[Source passage]

In [1]:
import os
# try not to run concurrent inference processes
# instead do batch inference with correct batch size
os.environ["DAFT_ENABLE_ACTOR_POOL_PROJECTIONS"]="1"
import gc
import sys
import shutil
from glob import glob
from pathlib import Path
from tempfile import TemporaryDirectory

import daft
import numpy as np
import einops
import timm
import torch
from datasets import load_dataset
from humanize import naturalsize
from PIL import Image
from torch.utils.data import DataLoader, Dataset
from tqdm import tqdm
from loguru import logger

In [2]:
# easy timestamps
logger.remove()
logger.add(sys.stdout, level="INFO")

[Dataset entries]
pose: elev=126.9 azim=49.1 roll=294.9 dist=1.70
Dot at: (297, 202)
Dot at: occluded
...
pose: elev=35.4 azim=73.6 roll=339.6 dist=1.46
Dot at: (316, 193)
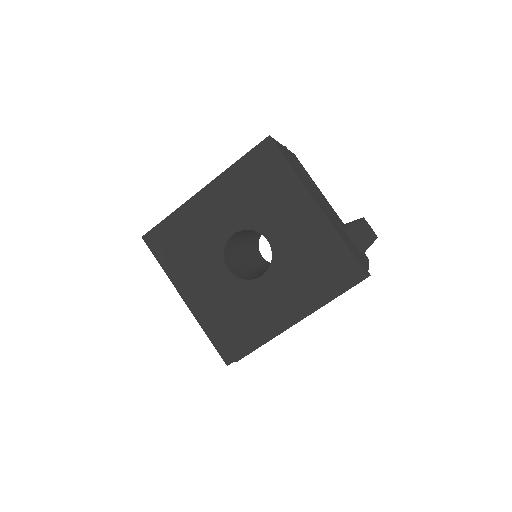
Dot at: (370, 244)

[Problem 1] Quote each comment line in the Python notebook code at the top of the page.
[Problem 2] Pick up the Python notebook code at the top of the page and continue it from its last line.
The rows come from a separate source and are not part of the notebook code.

[Exercise output 1]
- # try not to run concurrent inference processes
- # instead do batch inference with correct batch size
- # easy timestamps

[Exercise output 2]
1

## Use daft for the end-to-end

Result: Peak memory usage drops from 3.0 Gb to 2.1 Gb. This is still more than plain torch at 1.9 Gb, but it's much much better

## TODO:
- [x] fix NoneType issue
    - fixed by... returning from `__call__`
- [ ] test using url.decode here
- [x] remove DAFT_ENABLE_ACTOR_POOL_PROJECTIONS=1
    - result: max 2.248 Gb
- [x] test setting morsel size to batch size and native executor = True
    - result: initializes 8 parallel UDFs. Max memory 3.7 Gb
- [x] test skipping embedder UDF
    - result: 1. Gb max memory, no NoneType error, 8 parallel UDF instances
- [x] test manually setting concurrency level to 1
    - result: `invalid record subtype` error
- [x] test native runner, fixed NoneType error, enable pool projections 1, morsel size is batch size
    - result tmpatnsi3en: ran 8.5 minutes, spikey memory graph, dropped over time, max 4 Gb
- [x] test embedder UDF has num_cpus=16 to see if that will avoid concurrency with native runner
    - result: waited between loading first embedder UDF and others..max mem 2.36 Gb, took 4 minutes to finish
- [x] test both UDFs have num_cpus=16
    - result: similar to previous one in log messages; max mem 2.4 Gb, took 3.5 min to finish
- [x] test doing load pillow within the embedding UDF to avoid pileup of images beforehand
    - result: max resident size 4 Gb, but diverges from max heap size <1Gb. Runs in 3m10s, but actual embedding pipeline 2min10s.
- [x] try same as above with native runner "false"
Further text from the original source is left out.